EXERCISE OBJECTIVE:
In the data below, how many lines include the word "status"? Give only the number.

EXERCISE DATA:

=== Begin Enclosure ===

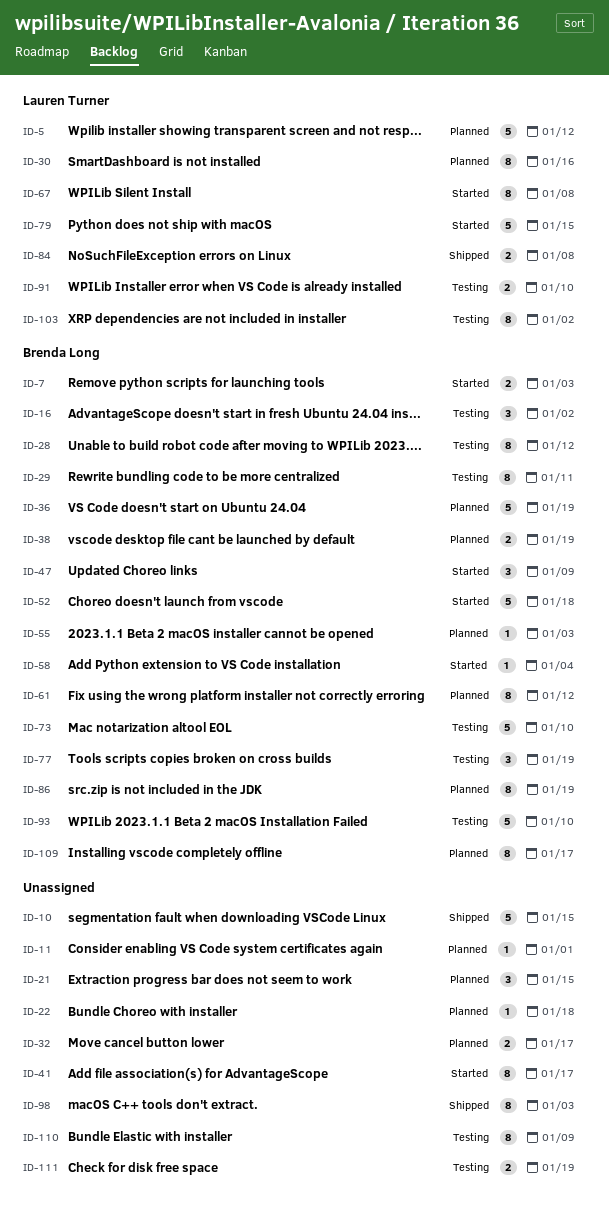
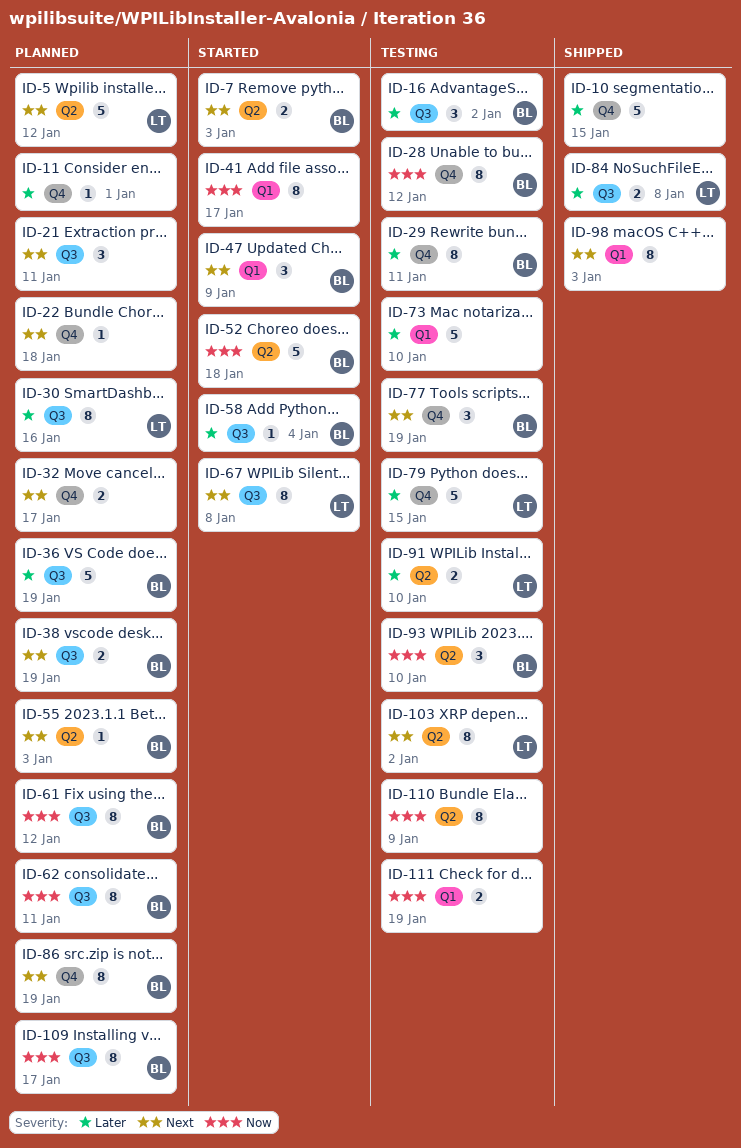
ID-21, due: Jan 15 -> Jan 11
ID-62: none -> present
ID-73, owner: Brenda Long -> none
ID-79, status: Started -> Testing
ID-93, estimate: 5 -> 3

=== End Enclosure ===
=== Begin Enclosure ===

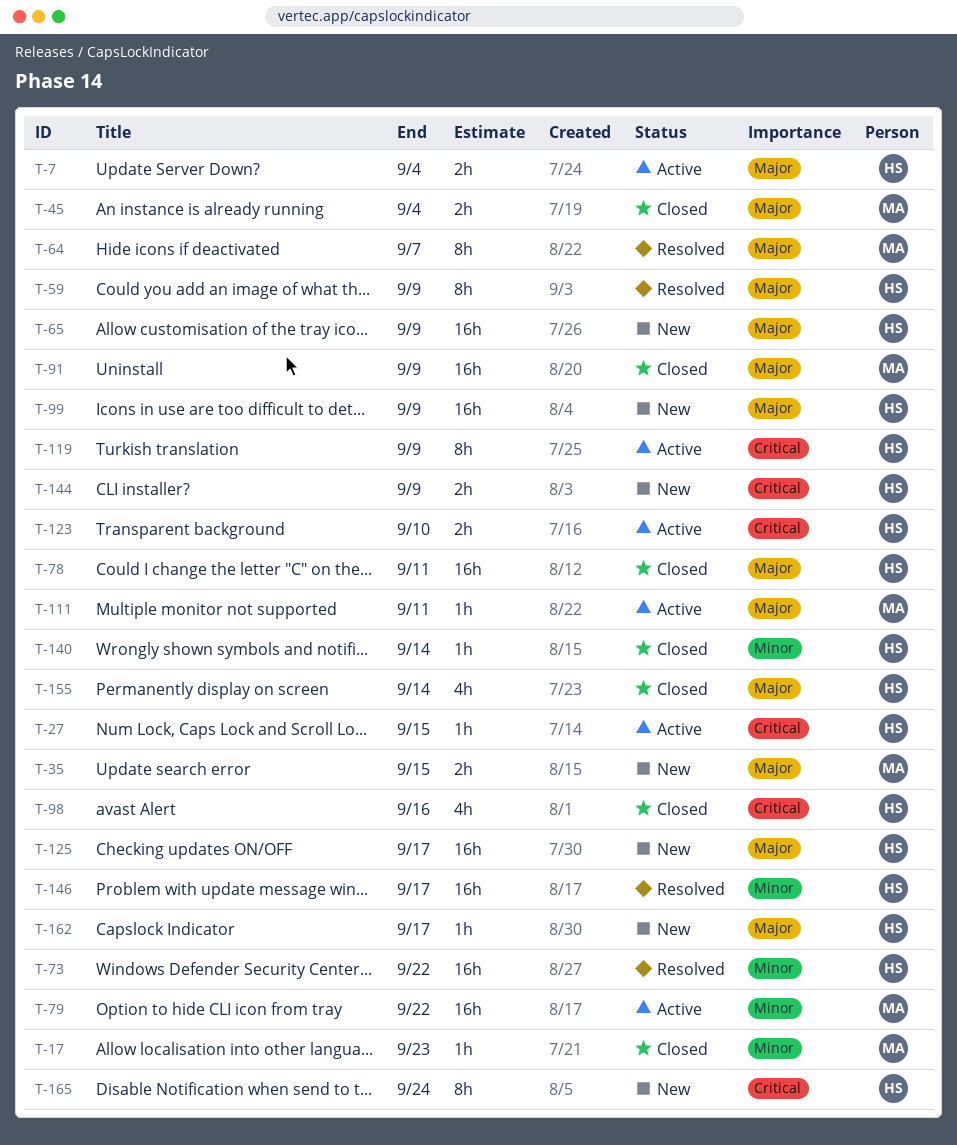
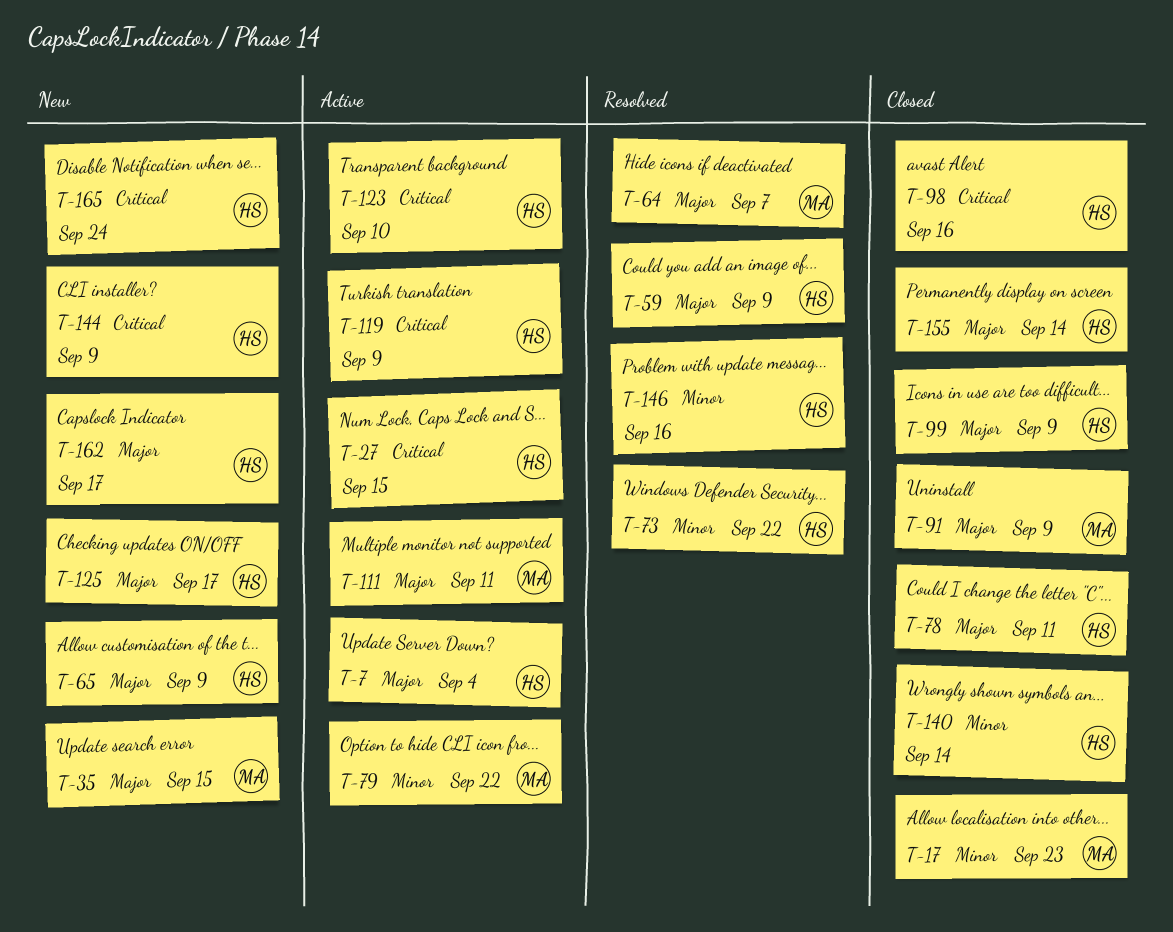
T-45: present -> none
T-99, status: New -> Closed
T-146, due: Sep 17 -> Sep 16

=== End Enclosure ===
=== Begin Enclosure ===

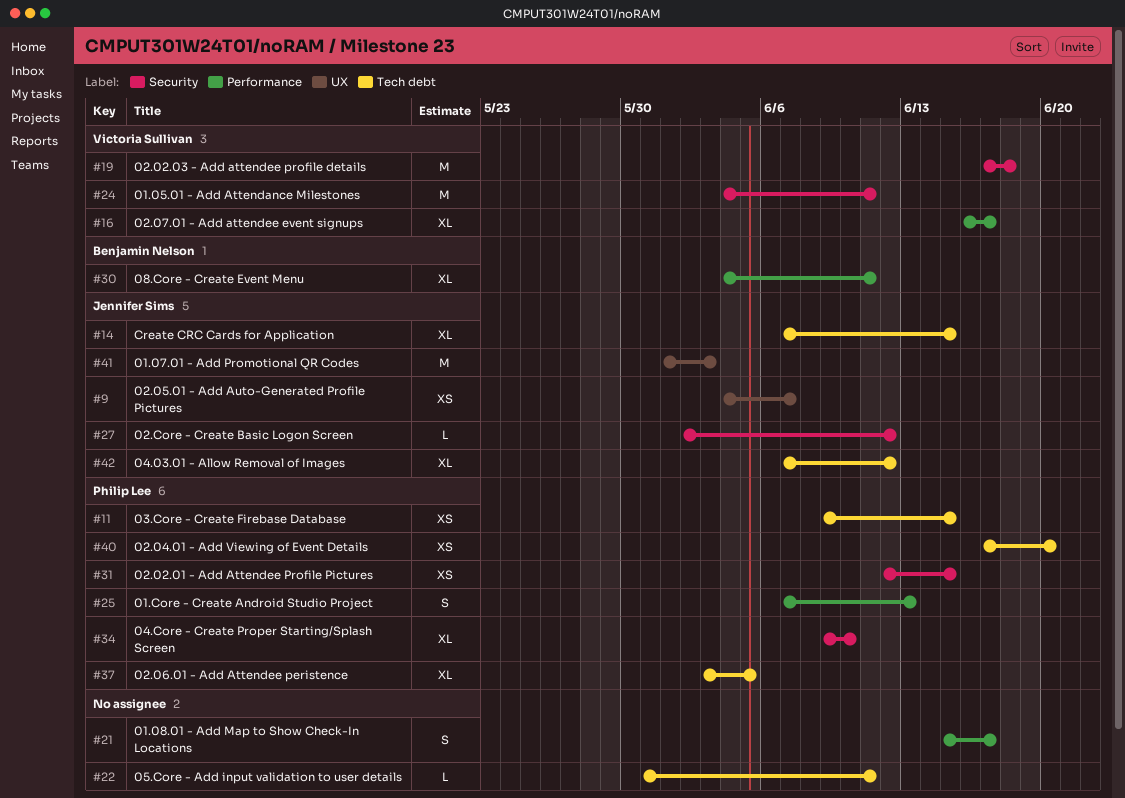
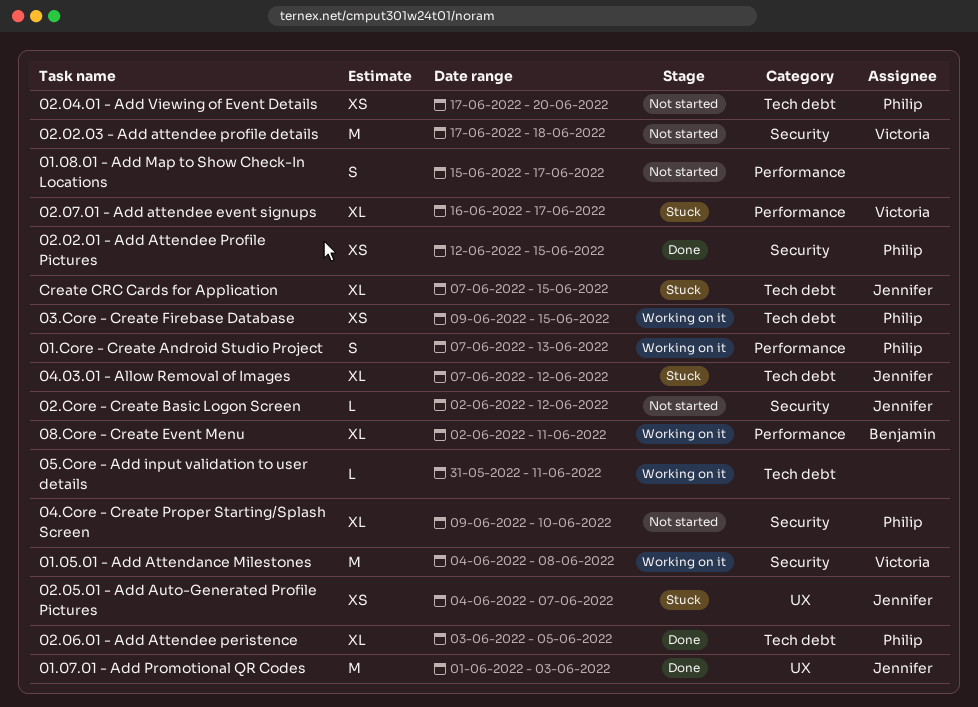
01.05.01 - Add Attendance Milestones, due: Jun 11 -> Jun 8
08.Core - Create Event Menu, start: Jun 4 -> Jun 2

=== End Enclosure ===

EXERCISE OUTPUT:
2